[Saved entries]
• • • • • • •
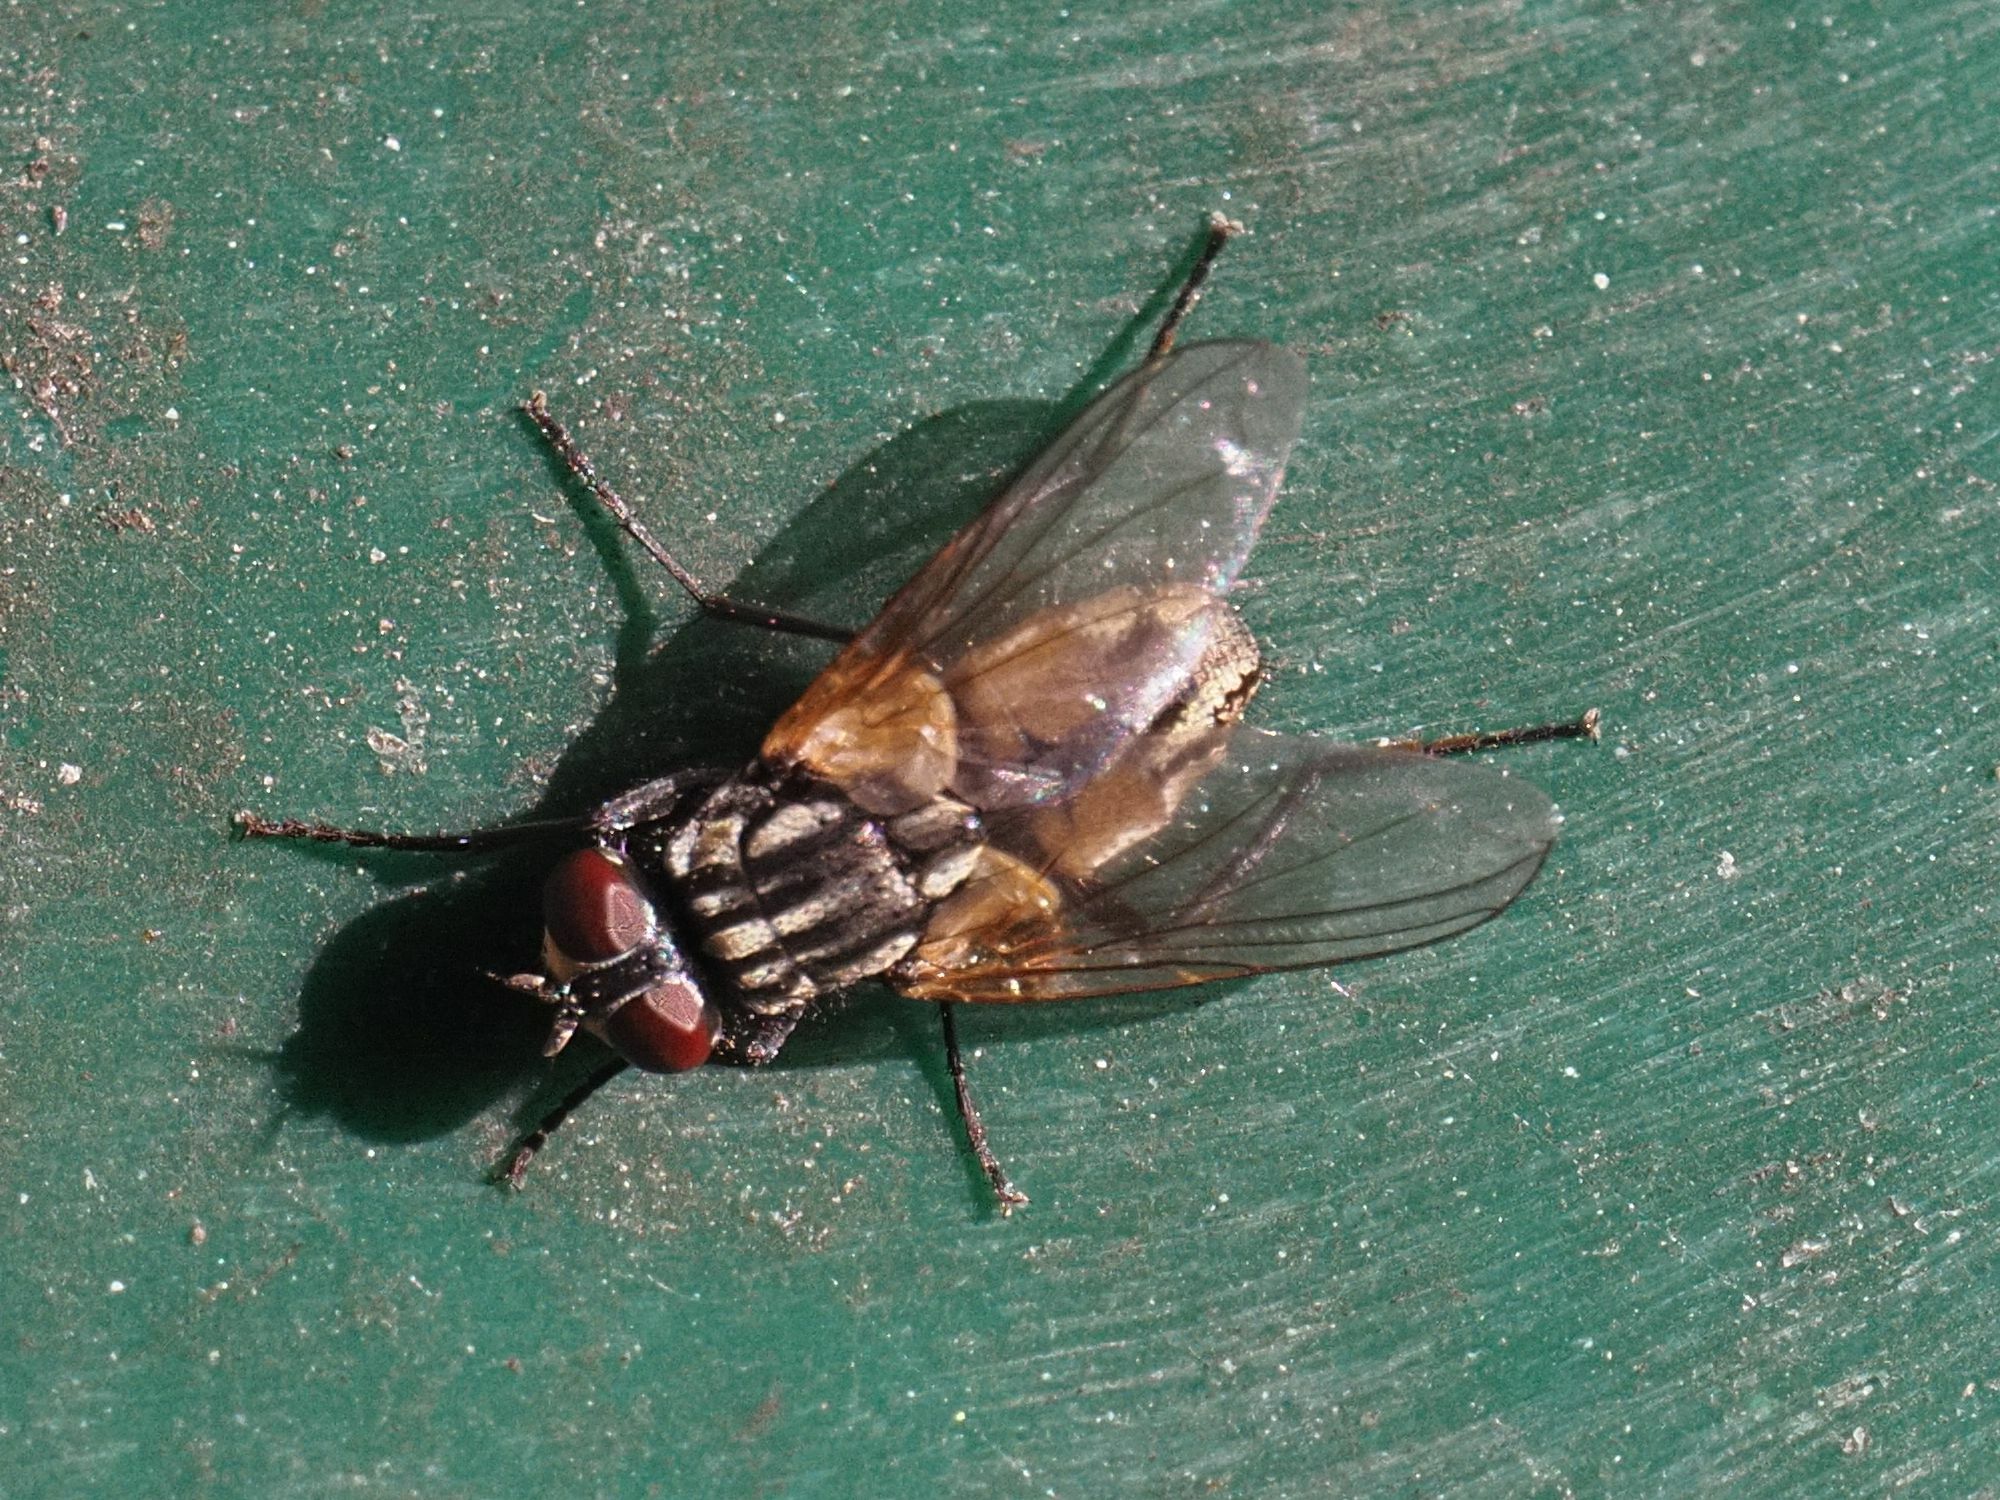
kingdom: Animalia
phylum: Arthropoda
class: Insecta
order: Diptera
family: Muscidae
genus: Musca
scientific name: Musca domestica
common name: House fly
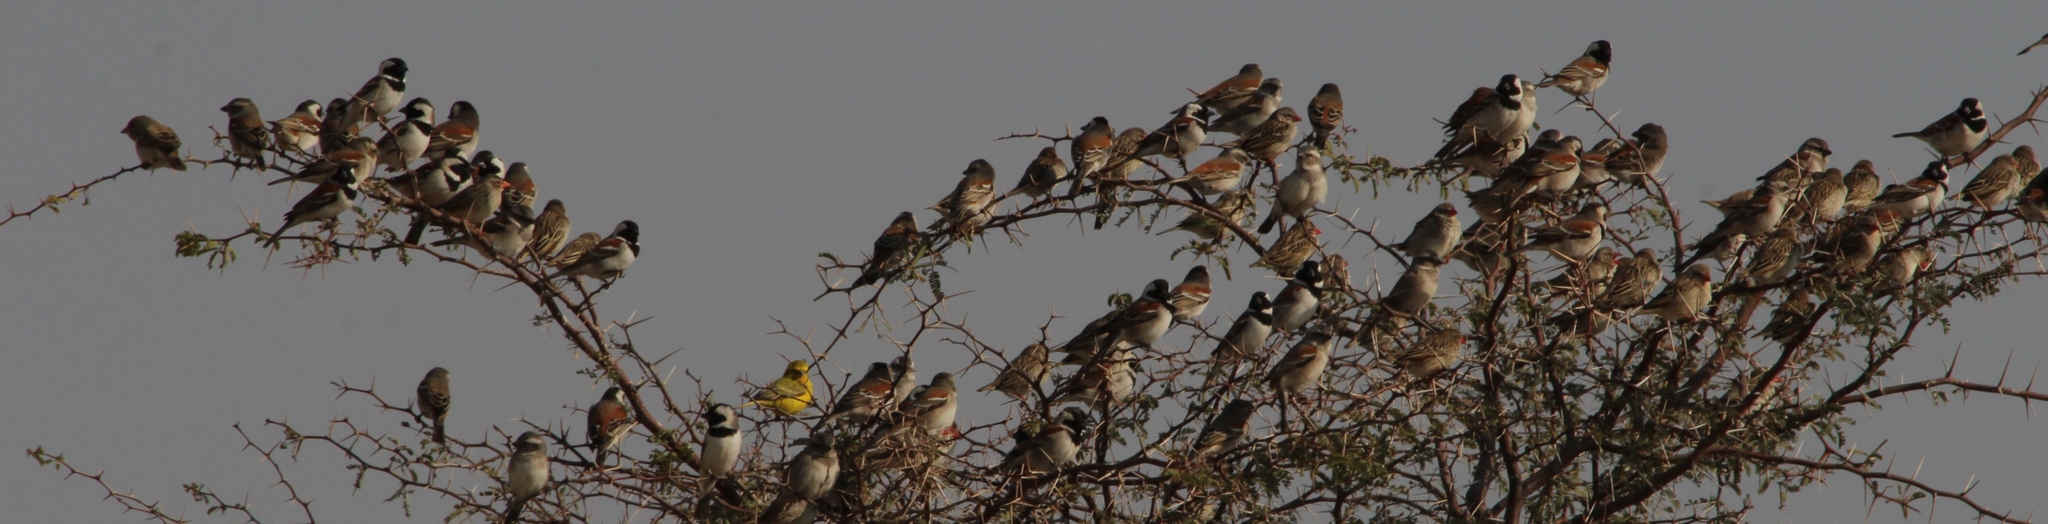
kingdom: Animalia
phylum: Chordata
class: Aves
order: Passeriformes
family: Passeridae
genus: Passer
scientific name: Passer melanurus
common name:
• • • • • • •
**Problem statement**. Can you return every one of these lines unchanged, leaving the pictures out?

**Solution for this problem**.
kingdom: Animalia
phylum: Arthropoda
class: Insecta
order: Diptera
family: Muscidae
genus: Musca
scientific name: Musca domestica
common name: House fly
kingdom: Animalia
phylum: Chordata
class: Aves
order: Passeriformes
family: Passeridae
genus: Passer
scientific name: Passer melanurus
common name:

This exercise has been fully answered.